Germline variants associated with hereditary susceptibility to developing pancreatic and other cancers may occur in the APC, ATM, BRCA1, BRCA2, CDK4, CDKN2A, EPCAM, MLH1, MSH2, MSH6, PALB2, PMS2, STK11, TP53, and VHL genes. BRCA2 pathogenic variants account for 5%–17% of hereditary pancreatic cancers; those patients should be referred for genetics professionals for counseling. Identifying families who carry a pathogenic variant enables them to make decisions about intensive prevention and screening.
BRCA1, BRCA2, and PALB2 may predict response to platinum-based treatments and are predictive of response to PARP inhibitors. CA 19-9 is the only approved biomarker for monitoring response to treatment. If patients present with metastatic disease, somatic testing should focus on actionable variants and may include ALK, NRG1, NTRK, or ROS1 fusions, BRAF, BRACA1/2, HER2, KRAS, PALB2 variants, and mismatch repair (MMR) deficiency. Cell-free DNA testing through liquid biopsy can be considered if tumor tissue testing is not possible.
Treatment options depend on the cancer’s type and stage. General surgery with the complex whipple or other procedures is standard for resectable disease. Most of the time, pancreatic cancer requires additional chemotherapy or radiation. Systemic therapy is a part of the treatment plan for pancreatic cancer in any stage and can be given adjuvantly, first-line, subsequently, or palliatively. Chemotherapy or radiation may also be given neoadjuvantly to improve surgical options for unresectable advanced disease.
Chemotherapy options include gemcitabine, FOLFIRINOX, abraxane, capecitabine, or others. Targeted agents (e.g., erlotinib) may be indicated for advanced disease. NTRK gene fusion-positive disease may respond to larotrectinib or entrectinib and germline BRCA1 or BRCA2 variants to olaparaib. If patients' tumors are MSI-H or MMR deficient, they may respond to a PD-L1 inhibitor. Ablation and embolization treatment may be used palliatively. Clinical trial options should be reviewed.

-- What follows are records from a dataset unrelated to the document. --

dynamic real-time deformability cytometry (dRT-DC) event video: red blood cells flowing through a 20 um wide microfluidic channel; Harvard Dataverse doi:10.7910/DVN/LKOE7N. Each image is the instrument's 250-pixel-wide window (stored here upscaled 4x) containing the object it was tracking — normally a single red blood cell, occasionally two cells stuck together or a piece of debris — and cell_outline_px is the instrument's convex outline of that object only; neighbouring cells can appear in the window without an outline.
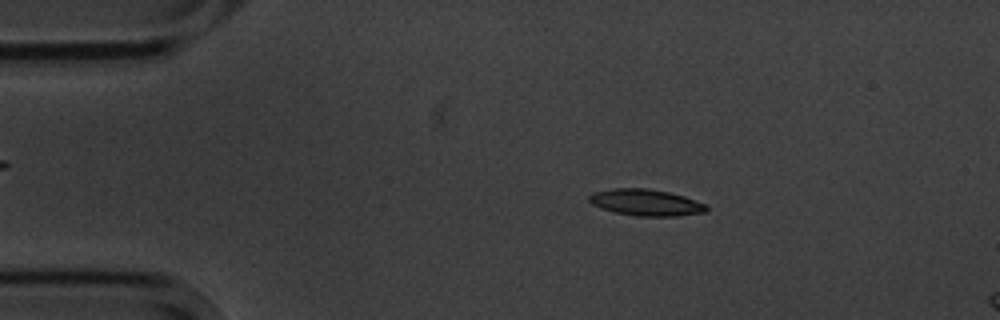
{"species": "common noctule bat (a hibernating species)", "species_latin": "Nyctalus noctula", "temperature_condition": "cold", "stored_images_in_passage": 5, "camera_frame_rate_fps": 3000, "um_per_image_px": 0.085, "animal": {"sex": "male", "body_mass_g": 20.1, "forearm_length_mm": 53.5}, "frame": {"image": 1, "passage_image": 3, "time_ms": 2.333, "image_size_px": [1000, 320], "cell_outline_px": [[708, 212], [676, 216], [636, 216], [616, 212], [600, 208], [592, 204], [588, 200], [588, 196], [592, 192], [612, 188], [648, 188], [668, 192], [684, 196], [704, 204], [708, 208]], "centroid_in_image_um": [54.87, 17.21], "position_along_channel_um": 30.1, "area_um2": 18.15}}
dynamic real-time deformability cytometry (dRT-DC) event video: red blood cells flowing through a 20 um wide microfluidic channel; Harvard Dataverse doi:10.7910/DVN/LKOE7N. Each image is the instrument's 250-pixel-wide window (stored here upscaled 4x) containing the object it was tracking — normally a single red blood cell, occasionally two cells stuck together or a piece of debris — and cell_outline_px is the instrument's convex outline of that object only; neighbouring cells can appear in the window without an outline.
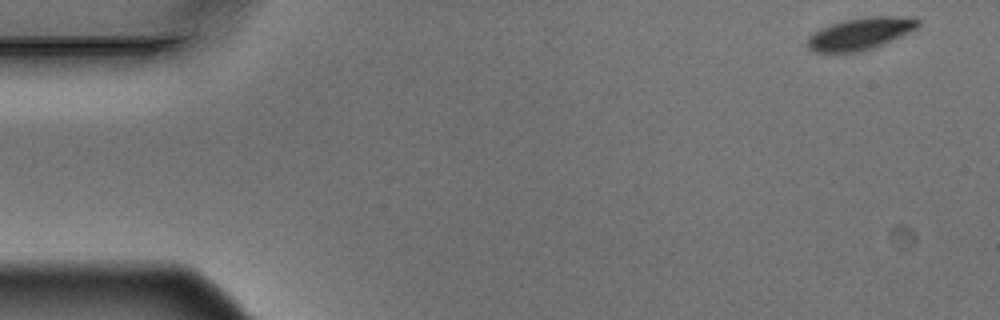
{"species": "Egyptian fruit bat (a non-hibernating species)", "species_latin": "Rousettus aegyptiacus", "temperature_condition": "warm", "stored_images_in_passage": 5, "camera_frame_rate_fps": 3000, "um_per_image_px": 0.085, "animal": {"sex": "male"}, "frame": {"image": 1, "passage_image": 1, "time_ms": 0.0, "image_size_px": [1000, 320], "cell_outline_px": [[920, 24], [916, 28], [884, 44], [860, 52], [812, 52], [808, 48], [808, 36], [812, 32], [820, 28], [844, 20], [868, 16], [916, 16], [920, 20]], "centroid_in_image_um": [73.14, 2.85], "position_along_channel_um": 11.9, "area_um2": 20.81}}
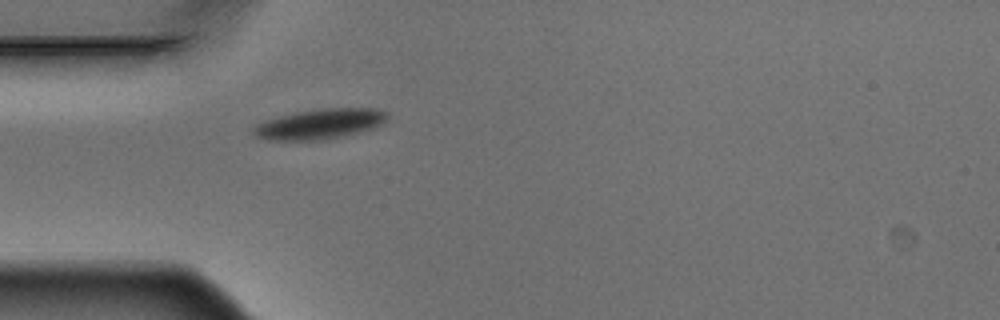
{"frame": {"image": 2, "passage_image": 5, "time_ms": 1.333, "image_size_px": [1000, 320], "cell_outline_px": [[388, 116], [380, 124], [372, 128], [336, 136], [316, 140], [268, 140], [256, 136], [252, 132], [252, 128], [256, 124], [264, 120], [296, 112], [320, 108], [376, 108], [388, 112]], "centroid_in_image_um": [27.12, 10.51], "position_along_channel_um": 57.9, "area_um2": 23.06}}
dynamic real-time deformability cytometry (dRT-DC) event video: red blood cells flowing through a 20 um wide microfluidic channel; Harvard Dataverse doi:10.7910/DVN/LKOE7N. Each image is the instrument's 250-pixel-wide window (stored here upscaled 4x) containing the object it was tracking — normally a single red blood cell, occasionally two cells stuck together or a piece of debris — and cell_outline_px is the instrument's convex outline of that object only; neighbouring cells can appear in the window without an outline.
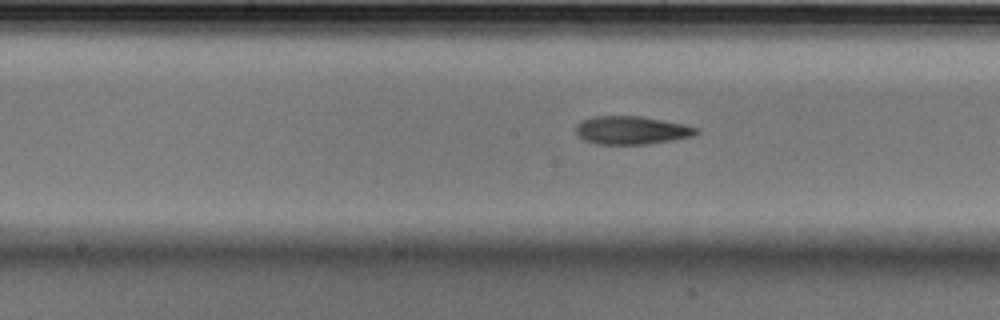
{"species": "Egyptian fruit bat (a non-hibernating species)", "species_latin": "Rousettus aegyptiacus", "temperature_condition": "cold", "stored_images_in_passage": 29, "camera_frame_rate_fps": 3000, "um_per_image_px": 0.085, "animal": {"sex": "male"}, "frame": {"image": 1, "passage_image": 13, "time_ms": 4.0, "image_size_px": [1000, 320], "cell_outline_px": [[700, 132], [692, 136], [672, 140], [648, 144], [596, 144], [584, 140], [576, 132], [576, 124], [592, 116], [640, 116], [684, 124], [700, 128]], "centroid_in_image_um": [53.7, 11.07], "position_along_channel_um": 194.5, "area_um2": 19.77}}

Side Effects and Toxicities
Local and systemic therapies can cause a variety of physical and psychosocial effects. Side effects from surgery include postoperative or chronic pain, fatigue, poor appetite, infection, bleeding, or weight. Patients may experience difficulty with digesting foods and require pancreatic enzyme replacement to aid with malabsorption. Radiation may lead to skin irritation, nausea or vomiting, diarrhea, stomatitis, fatigue, and other side effects. Systemic chemotherapy can cause nausea or vomiting, myelosuppression, diarrhea or constipation, hair loss, peripheral neuropathy, and fatigue.

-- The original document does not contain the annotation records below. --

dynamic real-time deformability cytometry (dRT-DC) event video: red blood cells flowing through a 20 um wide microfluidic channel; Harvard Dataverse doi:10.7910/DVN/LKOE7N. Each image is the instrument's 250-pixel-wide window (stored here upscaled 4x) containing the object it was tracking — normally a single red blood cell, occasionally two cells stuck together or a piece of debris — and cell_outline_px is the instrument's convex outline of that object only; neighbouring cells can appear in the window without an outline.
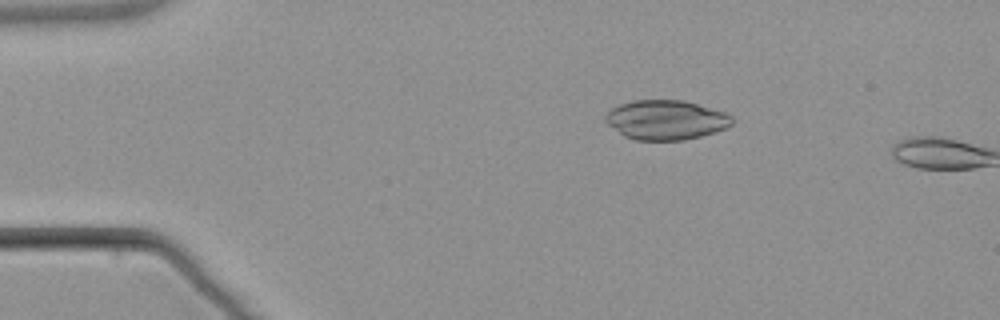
{"species": "common noctule bat (a hibernating species)", "species_latin": "Nyctalus noctula", "temperature_condition": "warm", "stored_images_in_passage": 3, "camera_frame_rate_fps": 3000, "um_per_image_px": 0.085, "animal": {"sex": "male", "body_mass_g": 21.5, "forearm_length_mm": 52.0}, "frame": {"image": 1, "passage_image": 2, "time_ms": 1.0, "image_size_px": [1000, 320], "cell_outline_px": [[732, 124], [724, 128], [700, 136], [684, 140], [636, 140], [624, 136], [608, 124], [604, 120], [604, 116], [612, 108], [620, 104], [632, 100], [684, 100], [724, 112], [732, 116]], "centroid_in_image_um": [56.57, 10.18], "position_along_channel_um": 28.4, "area_um2": 28.96}}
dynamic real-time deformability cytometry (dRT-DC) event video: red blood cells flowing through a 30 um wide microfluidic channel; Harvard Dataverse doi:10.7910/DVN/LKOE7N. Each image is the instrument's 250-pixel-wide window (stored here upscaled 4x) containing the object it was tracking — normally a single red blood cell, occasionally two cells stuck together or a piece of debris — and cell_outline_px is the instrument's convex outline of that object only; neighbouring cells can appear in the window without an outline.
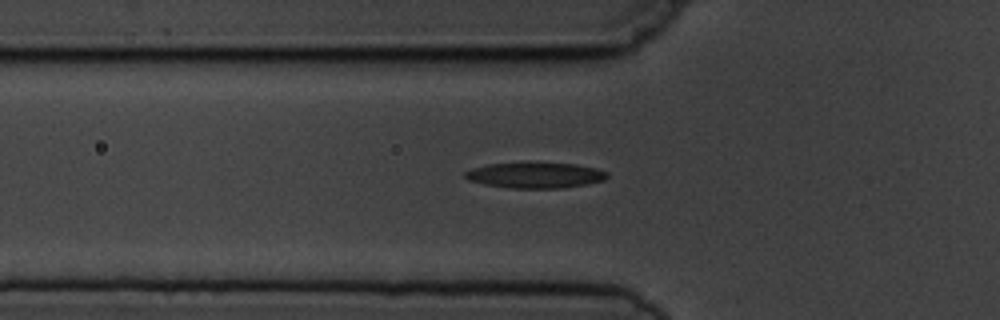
{"species": "common noctule bat (a hibernating species)", "species_latin": "Nyctalus noctula", "temperature_condition": "cold", "stored_images_in_passage": 8, "camera_frame_rate_fps": 3000, "um_per_image_px": 0.085, "animal": {"sex": "male", "body_mass_g": 19.5, "forearm_length_mm": 54.6}, "frame": {"image": 1, "passage_image": 6, "time_ms": 6.667, "image_size_px": [1000, 320], "cell_outline_px": [[608, 176], [604, 180], [588, 184], [564, 188], [512, 188], [484, 184], [468, 180], [464, 176], [464, 172], [472, 168], [488, 164], [576, 164], [596, 168], [608, 172]], "centroid_in_image_um": [45.52, 14.91], "position_along_channel_um": 80.3, "area_um2": 20.87}}
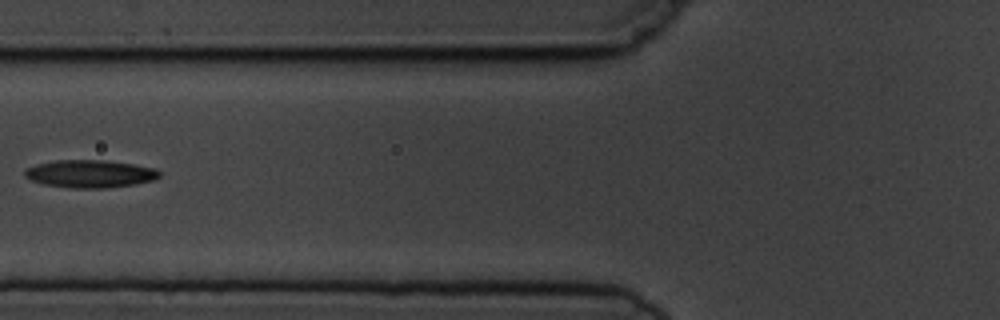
{"frame": {"image": 2, "passage_image": 7, "time_ms": 7.667, "image_size_px": [1000, 320], "cell_outline_px": [[160, 176], [152, 180], [136, 184], [104, 188], [72, 188], [44, 184], [32, 180], [24, 176], [24, 168], [36, 164], [56, 160], [108, 160], [156, 168], [160, 172]], "centroid_in_image_um": [7.64, 14.76], "position_along_channel_um": 118.2, "area_um2": 21.79}}
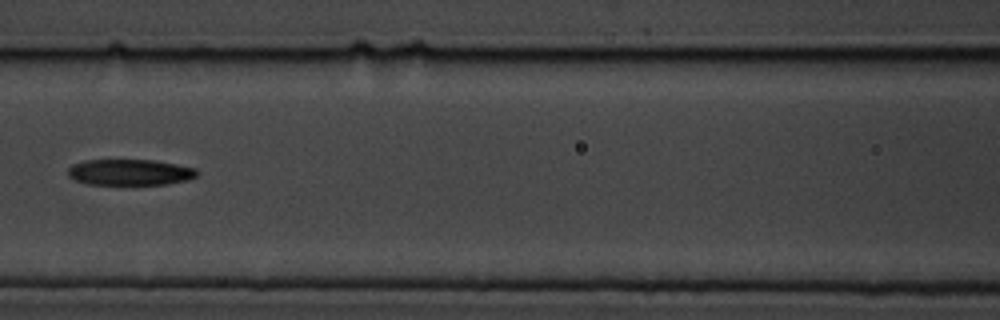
{"frame": {"image": 3, "passage_image": 8, "time_ms": 8.667, "image_size_px": [1000, 320], "cell_outline_px": [[200, 172], [196, 176], [188, 180], [168, 184], [88, 184], [72, 180], [68, 176], [68, 168], [72, 164], [84, 160], [152, 160], [176, 164], [196, 168]], "centroid_in_image_um": [11.03, 14.64], "position_along_channel_um": 155.6, "area_um2": 19.71}}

Targeted agents have unique side effects and toxicity risks that must be routinely monitored after reviewing the package insert or other drug reference resources. Identifying toxicities and adjusting therapies is critical to keeping patients on treatment and improving outcomes.
Long-term side effects from surgery, radiation, and systemic therapy can cause prolonged symptoms and must be assessed regularly. Biliary obstruction may require stenting or drainage. Tumor-related pain is not uncommon, and appropriate analgesic management is critical. Palliative radiation or nerve blocks may be useful in some situations.
Patients must also be screened for distress, depression, anxiety, and other psychosocial effects and referred to other providers as indicated. Early referral to palliative care is important to help to manage symptoms and improve quality of life.